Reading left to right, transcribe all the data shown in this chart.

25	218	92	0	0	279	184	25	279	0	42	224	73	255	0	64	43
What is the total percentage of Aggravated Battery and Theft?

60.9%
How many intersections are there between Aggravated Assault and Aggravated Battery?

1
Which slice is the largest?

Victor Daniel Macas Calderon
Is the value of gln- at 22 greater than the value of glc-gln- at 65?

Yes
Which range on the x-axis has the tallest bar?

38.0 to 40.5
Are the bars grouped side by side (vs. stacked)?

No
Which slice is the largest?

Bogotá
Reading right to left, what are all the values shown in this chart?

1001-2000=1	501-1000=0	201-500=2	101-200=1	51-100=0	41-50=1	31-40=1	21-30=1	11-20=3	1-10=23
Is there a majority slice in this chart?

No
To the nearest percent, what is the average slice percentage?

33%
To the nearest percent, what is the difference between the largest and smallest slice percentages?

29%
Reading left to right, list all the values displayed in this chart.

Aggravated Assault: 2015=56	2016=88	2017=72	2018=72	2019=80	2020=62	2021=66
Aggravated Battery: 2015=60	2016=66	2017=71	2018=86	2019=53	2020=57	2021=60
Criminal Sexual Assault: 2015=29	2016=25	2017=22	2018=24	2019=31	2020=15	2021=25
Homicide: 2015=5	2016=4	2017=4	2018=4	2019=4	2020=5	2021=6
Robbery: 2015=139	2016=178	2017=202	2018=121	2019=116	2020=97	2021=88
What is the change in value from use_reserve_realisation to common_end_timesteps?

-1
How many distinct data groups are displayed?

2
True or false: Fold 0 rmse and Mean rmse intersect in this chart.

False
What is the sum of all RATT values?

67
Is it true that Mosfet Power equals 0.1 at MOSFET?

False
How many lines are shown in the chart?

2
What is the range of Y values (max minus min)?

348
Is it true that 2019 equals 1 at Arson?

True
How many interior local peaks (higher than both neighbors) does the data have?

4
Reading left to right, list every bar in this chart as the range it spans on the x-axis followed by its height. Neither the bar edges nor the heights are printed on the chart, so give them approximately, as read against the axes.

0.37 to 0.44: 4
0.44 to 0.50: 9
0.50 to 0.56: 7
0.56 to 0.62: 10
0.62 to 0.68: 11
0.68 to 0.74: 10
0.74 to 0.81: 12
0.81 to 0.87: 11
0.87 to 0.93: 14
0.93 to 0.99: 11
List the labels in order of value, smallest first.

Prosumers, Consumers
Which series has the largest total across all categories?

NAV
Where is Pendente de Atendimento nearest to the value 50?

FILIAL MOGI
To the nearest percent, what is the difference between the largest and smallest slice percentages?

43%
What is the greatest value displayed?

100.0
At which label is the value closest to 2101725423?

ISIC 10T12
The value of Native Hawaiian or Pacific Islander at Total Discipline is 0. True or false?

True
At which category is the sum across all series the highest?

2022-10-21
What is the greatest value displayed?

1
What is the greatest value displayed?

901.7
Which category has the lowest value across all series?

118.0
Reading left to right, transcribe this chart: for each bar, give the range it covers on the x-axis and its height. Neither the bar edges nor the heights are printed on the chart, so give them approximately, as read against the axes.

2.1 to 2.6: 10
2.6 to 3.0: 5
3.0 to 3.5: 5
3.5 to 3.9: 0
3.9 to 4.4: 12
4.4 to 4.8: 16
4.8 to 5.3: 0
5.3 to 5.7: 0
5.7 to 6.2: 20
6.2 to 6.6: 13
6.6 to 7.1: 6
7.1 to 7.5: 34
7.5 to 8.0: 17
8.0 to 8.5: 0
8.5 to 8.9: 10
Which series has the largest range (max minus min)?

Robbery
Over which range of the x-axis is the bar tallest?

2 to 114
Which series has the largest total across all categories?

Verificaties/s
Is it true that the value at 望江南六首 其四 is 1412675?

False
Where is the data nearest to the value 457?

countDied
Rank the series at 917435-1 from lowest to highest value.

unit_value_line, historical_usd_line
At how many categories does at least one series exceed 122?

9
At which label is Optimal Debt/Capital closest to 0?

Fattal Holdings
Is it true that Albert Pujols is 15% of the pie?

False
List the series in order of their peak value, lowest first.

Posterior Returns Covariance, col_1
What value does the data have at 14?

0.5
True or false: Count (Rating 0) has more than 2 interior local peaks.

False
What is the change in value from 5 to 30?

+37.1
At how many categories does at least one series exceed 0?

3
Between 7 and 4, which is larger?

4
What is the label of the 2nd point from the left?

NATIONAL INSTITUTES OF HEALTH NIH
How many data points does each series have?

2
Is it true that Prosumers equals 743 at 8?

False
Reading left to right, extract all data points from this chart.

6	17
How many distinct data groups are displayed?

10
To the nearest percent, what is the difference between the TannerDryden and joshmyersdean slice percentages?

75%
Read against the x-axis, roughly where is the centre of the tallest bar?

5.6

Written task:
Reproduce every item above word for word, keeping the same order and line breaks.

Exercise result:
Reading left to right, transcribe all the data shown in this chart.

25	218	92	0	0	279	184	25	279	0	42	224	73	255	0	64	43
What is the total percentage of Aggravated Battery and Theft?

60.9%
How many intersections are there between Aggravated Assault and Aggravated Battery?

1
Which slice is the largest?

Victor Daniel Macas Calderon
Is the value of gln- at 22 greater than the value of glc-gln- at 65?

Yes
Which range on the x-axis has the tallest bar?

38.0 to 40.5
Are the bars grouped side by side (vs. stacked)?

No
Which slice is the largest?

Bogotá
Reading right to left, what are all the values shown in this chart?

1001-2000=1	501-1000=0	201-500=2	101-200=1	51-100=0	41-50=1	31-40=1	21-30=1	11-20=3	1-10=23
Is there a majority slice in this chart?

No
To the nearest percent, what is the average slice percentage?

33%
To the nearest percent, what is the difference between the largest and smallest slice percentages?

29%
Reading left to right, list all the values displayed in this chart.

Aggravated Assault: 2015=56	2016=88	2017=72	2018=72	2019=80	2020=62	2021=66
Aggravated Battery: 2015=60	2016=66	2017=71	2018=86	2019=53	2020=57	2021=60
Criminal Sexual Assault: 2015=29	2016=25	2017=22	2018=24	2019=31	2020=15	2021=25
Homicide: 2015=5	2016=4	2017=4	2018=4	2019=4	2020=5	2021=6
Robbery: 2015=139	2016=178	2017=202	2018=121	2019=116	2020=97	2021=88
What is the change in value from use_reserve_realisation to common_end_timesteps?

-1
How many distinct data groups are displayed?

2
True or false: Fold 0 rmse and Mean rmse intersect in this chart.

False
What is the sum of all RATT values?

67
Is it true that Mosfet Power equals 0.1 at MOSFET?

False
How many lines are shown in the chart?

2
What is the range of Y values (max minus min)?

348
Is it true that 2019 equals 1 at Arson?

True
How many interior local peaks (higher than both neighbors) does the data have?

4
Reading left to right, list every bar in this chart as the range it spans on the x-axis followed by its height. Neither the bar edges nor the heights are printed on the chart, so give them approximately, as read against the axes.

0.37 to 0.44: 4
0.44 to 0.50: 9
0.50 to 0.56: 7
0.56 to 0.62: 10
0.62 to 0.68: 11
0.68 to 0.74: 10
0.74 to 0.81: 12
0.81 to 0.87: 11
0.87 to 0.93: 14
0.93 to 0.99: 11
List the labels in order of value, smallest first.

Prosumers, Consumers
Which series has the largest total across all categories?

NAV
Where is Pendente de Atendimento nearest to the value 50?

FILIAL MOGI
To the nearest percent, what is the difference between the largest and smallest slice percentages?

43%
What is the greatest value displayed?

100.0
At which label is the value closest to 2101725423?

ISIC 10T12
The value of Native Hawaiian or Pacific Islander at Total Discipline is 0. True or false?

True
At which category is the sum across all series the highest?

2022-10-21
What is the greatest value displayed?

1
What is the greatest value displayed?

901.7
Which category has the lowest value across all series?

118.0
Reading left to right, transcribe this chart: for each bar, give the range it covers on the x-axis and its height. Neither the bar edges nor the heights are printed on the chart, so give them approximately, as read against the axes.

2.1 to 2.6: 10
2.6 to 3.0: 5
3.0 to 3.5: 5
3.5 to 3.9: 0
3.9 to 4.4: 12
4.4 to 4.8: 16
4.8 to 5.3: 0
5.3 to 5.7: 0
5.7 to 6.2: 20
6.2 to 6.6: 13
6.6 to 7.1: 6
7.1 to 7.5: 34
7.5 to 8.0: 17
8.0 to 8.5: 0
8.5 to 8.9: 10
Which series has the largest range (max minus min)?

Robbery
Over which range of the x-axis is the bar tallest?

2 to 114
Which series has the largest total across all categories?

Verificaties/s
Is it true that the value at 望江南六首 其四 is 1412675?

False
Where is the data nearest to the value 457?

countDied
Rank the series at 917435-1 from lowest to highest value.

unit_value_line, historical_usd_line
At how many categories does at least one series exceed 122?

9
At which label is Optimal Debt/Capital closest to 0?

Fattal Holdings
Is it true that Albert Pujols is 15% of the pie?

False
List the series in order of their peak value, lowest first.

Posterior Returns Covariance, col_1
What value does the data have at 14?

0.5
True or false: Count (Rating 0) has more than 2 interior local peaks.

False
What is the change in value from 5 to 30?

+37.1
At how many categories does at least one series exceed 0?

3
Between 7 and 4, which is larger?

4
What is the label of the 2nd point from the left?

NATIONAL INSTITUTES OF HEALTH NIH
How many data points does each series have?

2
Is it true that Prosumers equals 743 at 8?

False
Reading left to right, extract all data points from this chart.

6	17
How many distinct data groups are displayed?

10
To the nearest percent, what is the difference between the TannerDryden and joshmyersdean slice percentages?

75%
Read against the x-axis, roughly where is the centre of the tallest bar?

5.6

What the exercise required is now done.